Problem A
Answer these questions from the text on the rail contracts:
(i) By what percentage did the BMWED admit real wages would decline under its contract?
(ii) What did the BMWED do when workers pressed it during Wednesday's town hall?
(iii) Who is the president of the American Train Dispatchers Association?
Problem B
Resume the text on the rail contracts from its last sentence, keeping its tone and focus.
::: Supplied text
The IAM, however, is clearly desperate to prevent walkouts. A letter sent by the IAM to members acknowledged the rejection of the contract and authorization for a strike but immediately declared that negotiations would resume. It framed the “no” vote as merely a “strong message” to the companies and justified the extension of the cooling-off period as “a chance for a new tentative agreement.”

Voting is also underway at the BMWED on its own deal, patterned after the settlement proposed in August by Biden’s Presidential Emergency Board (PEB). The union itself admitted in a presentation that the contract would result in a decline in real wages by 3.8 percent, the first decline since 1991. Health care costs would also increase by 4.8 percent every year.

During a town hall held by the BMWED on Wednesday, the union repeatedly attempted to claim to workers that they would never get a better contract because Congress would simply impose the terms of the PEB. When pressed by workers on their refusal to call a strike and the rotten contents of the agreement, the union responded by disabling the chat.

The unions are not interested in convincing workers but in intimidating them and demoralizing them by claiming that nothing can be done. The BMWED’s claims were echoed by the IAM’s letter, which declared that without last week’s deal, “It’s a real possibility that Congress would have imposed a contract on us.”

New hidden concessions are still being uncovered in the rail contracts. Elsewhere, a letter from Brendan Branon, head of the National Carriers’ Conference Committee (NCCC), to Leo McCann, president of the American Train Dispatchers Association (ATDA), admitted that the union agreed that that health care contributions that rise beyond the 15 percent cap after 2025 will be taken from back pay given to workers in the next contract. It also agreed that this clause will not be used to justify any increase in pay to offset the increased health care costs.
::::::
::: Dataset records
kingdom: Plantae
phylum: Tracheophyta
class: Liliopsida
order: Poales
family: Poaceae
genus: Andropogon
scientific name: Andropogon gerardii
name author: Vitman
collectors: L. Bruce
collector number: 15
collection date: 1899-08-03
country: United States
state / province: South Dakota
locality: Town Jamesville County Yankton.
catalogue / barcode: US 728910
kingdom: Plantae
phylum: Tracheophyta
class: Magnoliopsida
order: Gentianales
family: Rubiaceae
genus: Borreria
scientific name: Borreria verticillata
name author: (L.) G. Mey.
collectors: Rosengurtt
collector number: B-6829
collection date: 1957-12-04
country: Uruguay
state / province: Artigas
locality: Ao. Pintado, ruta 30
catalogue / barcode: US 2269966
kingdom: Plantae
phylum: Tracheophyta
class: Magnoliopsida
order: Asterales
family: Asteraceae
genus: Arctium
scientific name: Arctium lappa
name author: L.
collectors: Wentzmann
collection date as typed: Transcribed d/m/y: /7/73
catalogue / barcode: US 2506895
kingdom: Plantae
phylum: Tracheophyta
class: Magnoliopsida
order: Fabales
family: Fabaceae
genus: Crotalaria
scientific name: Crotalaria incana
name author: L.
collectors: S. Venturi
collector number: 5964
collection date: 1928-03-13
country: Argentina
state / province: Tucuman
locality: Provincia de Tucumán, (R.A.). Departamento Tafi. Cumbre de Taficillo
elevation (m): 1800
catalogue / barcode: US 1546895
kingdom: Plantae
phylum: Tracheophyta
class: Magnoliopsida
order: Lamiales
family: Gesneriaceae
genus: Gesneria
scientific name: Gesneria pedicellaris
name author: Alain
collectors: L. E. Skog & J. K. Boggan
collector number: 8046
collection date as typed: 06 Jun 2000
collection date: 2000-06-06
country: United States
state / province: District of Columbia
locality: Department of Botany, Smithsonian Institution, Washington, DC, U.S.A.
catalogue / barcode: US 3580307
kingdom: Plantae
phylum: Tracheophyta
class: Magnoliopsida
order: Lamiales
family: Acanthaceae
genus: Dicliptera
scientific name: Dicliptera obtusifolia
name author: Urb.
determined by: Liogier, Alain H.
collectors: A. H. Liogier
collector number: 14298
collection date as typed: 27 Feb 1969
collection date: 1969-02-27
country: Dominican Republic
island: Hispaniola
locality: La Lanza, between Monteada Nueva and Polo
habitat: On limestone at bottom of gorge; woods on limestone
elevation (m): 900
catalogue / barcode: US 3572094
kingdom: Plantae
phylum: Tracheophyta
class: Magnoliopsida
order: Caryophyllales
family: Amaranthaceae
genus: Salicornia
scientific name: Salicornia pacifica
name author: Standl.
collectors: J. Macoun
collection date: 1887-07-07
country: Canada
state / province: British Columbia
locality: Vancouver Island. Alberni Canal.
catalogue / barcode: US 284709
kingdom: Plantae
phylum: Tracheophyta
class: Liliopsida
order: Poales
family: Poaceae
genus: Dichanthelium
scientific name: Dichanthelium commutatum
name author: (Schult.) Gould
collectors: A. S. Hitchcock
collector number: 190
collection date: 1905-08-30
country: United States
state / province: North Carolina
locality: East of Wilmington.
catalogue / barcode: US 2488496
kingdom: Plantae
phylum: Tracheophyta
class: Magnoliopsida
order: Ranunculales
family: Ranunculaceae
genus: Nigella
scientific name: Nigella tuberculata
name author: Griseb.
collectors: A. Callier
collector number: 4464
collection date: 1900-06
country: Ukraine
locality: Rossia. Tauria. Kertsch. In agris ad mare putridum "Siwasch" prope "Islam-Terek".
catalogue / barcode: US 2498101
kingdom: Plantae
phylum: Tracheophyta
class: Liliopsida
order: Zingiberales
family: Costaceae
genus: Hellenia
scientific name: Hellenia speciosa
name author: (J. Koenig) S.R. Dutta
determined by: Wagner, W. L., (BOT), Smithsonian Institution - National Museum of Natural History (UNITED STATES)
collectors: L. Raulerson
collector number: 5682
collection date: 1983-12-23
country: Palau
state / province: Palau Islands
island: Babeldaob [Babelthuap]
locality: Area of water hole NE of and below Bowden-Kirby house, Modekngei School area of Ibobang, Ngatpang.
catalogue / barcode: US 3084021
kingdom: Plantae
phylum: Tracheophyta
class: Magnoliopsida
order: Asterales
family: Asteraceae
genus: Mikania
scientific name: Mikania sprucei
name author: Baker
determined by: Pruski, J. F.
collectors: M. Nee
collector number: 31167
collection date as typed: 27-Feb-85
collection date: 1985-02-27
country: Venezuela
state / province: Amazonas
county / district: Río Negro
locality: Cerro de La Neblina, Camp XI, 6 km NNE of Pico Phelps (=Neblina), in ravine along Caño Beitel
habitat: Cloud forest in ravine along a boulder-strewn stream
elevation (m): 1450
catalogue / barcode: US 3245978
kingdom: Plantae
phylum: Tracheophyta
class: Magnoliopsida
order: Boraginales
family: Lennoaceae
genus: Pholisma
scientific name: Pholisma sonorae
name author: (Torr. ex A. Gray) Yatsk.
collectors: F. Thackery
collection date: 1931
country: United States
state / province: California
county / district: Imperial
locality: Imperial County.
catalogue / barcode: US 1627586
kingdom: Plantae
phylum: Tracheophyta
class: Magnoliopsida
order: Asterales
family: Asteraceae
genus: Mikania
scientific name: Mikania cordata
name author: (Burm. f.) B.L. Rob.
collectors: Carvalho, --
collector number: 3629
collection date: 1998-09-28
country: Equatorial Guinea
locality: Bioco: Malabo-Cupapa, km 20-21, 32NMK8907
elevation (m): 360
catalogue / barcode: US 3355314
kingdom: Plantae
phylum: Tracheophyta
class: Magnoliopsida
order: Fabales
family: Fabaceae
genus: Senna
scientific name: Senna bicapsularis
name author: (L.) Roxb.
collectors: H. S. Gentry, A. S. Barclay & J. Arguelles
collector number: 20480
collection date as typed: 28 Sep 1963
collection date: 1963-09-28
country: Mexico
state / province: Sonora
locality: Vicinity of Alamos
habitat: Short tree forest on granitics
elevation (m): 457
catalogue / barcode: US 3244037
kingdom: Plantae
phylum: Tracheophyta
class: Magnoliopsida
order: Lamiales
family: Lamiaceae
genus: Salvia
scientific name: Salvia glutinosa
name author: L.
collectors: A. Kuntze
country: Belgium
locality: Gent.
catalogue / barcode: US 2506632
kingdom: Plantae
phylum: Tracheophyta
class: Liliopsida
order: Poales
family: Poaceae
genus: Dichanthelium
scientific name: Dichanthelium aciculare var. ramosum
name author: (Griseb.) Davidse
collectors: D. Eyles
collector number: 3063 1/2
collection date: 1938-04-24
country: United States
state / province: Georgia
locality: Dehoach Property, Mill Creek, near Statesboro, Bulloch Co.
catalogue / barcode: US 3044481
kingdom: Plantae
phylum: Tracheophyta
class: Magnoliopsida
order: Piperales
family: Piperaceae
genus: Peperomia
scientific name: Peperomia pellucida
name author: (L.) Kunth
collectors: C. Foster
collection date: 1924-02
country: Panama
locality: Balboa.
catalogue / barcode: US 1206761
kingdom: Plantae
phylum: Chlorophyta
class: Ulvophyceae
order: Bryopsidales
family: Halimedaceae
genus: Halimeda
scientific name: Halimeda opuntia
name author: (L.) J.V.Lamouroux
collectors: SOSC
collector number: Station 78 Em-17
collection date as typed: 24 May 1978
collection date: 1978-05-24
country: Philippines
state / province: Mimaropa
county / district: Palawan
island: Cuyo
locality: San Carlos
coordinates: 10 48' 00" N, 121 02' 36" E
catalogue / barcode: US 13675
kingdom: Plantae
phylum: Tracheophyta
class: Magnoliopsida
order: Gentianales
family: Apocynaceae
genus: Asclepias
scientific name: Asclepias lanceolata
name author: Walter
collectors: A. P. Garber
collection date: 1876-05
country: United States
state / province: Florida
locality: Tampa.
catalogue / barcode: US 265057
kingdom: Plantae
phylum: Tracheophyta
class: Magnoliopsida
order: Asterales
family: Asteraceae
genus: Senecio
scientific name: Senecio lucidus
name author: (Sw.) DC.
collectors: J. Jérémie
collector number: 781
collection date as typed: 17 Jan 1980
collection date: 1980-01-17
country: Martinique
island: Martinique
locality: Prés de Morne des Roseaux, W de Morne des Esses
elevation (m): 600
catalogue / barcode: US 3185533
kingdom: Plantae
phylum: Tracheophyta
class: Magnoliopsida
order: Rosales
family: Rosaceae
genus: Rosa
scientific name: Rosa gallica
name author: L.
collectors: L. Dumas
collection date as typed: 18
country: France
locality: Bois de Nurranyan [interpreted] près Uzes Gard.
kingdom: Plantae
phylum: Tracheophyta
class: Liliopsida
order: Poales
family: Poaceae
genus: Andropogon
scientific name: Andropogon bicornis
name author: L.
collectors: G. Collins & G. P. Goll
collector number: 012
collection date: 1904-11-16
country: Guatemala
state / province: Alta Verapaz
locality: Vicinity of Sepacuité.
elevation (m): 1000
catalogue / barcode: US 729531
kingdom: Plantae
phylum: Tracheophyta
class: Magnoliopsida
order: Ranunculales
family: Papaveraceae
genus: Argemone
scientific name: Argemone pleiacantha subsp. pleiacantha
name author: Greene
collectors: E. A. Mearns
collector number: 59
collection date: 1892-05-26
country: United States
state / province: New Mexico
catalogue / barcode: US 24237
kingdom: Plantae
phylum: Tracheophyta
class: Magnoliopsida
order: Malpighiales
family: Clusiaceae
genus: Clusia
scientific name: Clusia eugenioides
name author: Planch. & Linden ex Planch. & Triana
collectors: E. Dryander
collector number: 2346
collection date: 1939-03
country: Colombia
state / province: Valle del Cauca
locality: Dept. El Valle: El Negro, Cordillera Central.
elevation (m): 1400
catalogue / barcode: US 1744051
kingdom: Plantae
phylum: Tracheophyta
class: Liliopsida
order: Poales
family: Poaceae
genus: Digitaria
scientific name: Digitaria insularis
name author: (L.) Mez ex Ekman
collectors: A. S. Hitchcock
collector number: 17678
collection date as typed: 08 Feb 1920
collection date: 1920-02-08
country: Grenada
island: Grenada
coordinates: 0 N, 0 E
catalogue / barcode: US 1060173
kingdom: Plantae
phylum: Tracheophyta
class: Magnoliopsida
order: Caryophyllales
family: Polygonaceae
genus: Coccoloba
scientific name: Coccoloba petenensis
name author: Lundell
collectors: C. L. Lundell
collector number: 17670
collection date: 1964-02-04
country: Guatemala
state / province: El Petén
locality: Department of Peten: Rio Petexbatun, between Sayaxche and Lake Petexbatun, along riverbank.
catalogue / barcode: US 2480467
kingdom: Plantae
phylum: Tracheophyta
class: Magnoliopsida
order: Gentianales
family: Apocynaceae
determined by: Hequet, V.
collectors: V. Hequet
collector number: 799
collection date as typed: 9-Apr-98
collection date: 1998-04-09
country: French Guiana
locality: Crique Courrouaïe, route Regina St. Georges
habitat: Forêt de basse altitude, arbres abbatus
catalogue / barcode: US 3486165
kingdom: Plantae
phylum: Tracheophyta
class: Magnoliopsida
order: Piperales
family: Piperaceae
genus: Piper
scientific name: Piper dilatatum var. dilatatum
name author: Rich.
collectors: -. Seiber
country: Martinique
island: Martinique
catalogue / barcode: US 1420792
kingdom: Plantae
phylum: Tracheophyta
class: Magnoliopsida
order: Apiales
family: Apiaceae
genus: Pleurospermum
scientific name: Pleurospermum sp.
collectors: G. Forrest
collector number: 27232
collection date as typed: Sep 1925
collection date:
::::::
Answer A
(i) 3.8 percent
(ii) It disabled the chat.
(iii) Leo McCann

Answer B
SMART-TD also finally released language from its tentative agreement, which had not been completed for days after Wednesday’s deal. The language on time off, which has been one of the most significant issues for workers, is woefully inadequate. Workers are awarded a single extra paid personal day. Road service assignments will have assigned days off, but they will have to be negotiated by General Committees of Adjustment. Workers in unassigned service are given three days for medical exams/care without attendance demerits, but they must be scheduled 30 days in advance and may only be scheduled on a Tuesday, Wednesday or Thursday.

In a separate announcement, SMART-TD unveiled the time frame for a vote, which it is deliberately extending as long as possible. Voting will not even begin until mid- to late October, the union says, and even then will last 21 days, before finally being tallied in mid-November. This confirms workers’ suspicions that a key motivation in the unions’ agreement was to spare the Democrats from having to move against railroaders in the critical weeks ahead of the midterm elections in early November.

Wilner’s commentary must be taken as a serious warning that there is no barrier that the unions will not cross in order to enforce a contract. They function not as workers’ organizations but as extensions of the government and enforcers of de facto injunctions.

However, their self-serving claims that workers are powerless to oppose the deal are entirely false. Biden’s comments last Sunday on CBS, which brushed off the pandemic and nuclear war but described a rail strike as “not thinkable,” show the immense power that railroad workers have. The ruling class fears American workers more than any other danger it faces. They know a struggle on the railroads would win widespread support, far more than the White House, Congress or any of the other discredited and hated government institutions.

This power, however, must be organized and directed by workers themselves. Railroaders must build up the Railroad Workers Rank-and-File Committee into a national network enabling them to organize themselves to countermand the unions’ betrayals and establish the principle of rank-and-file control.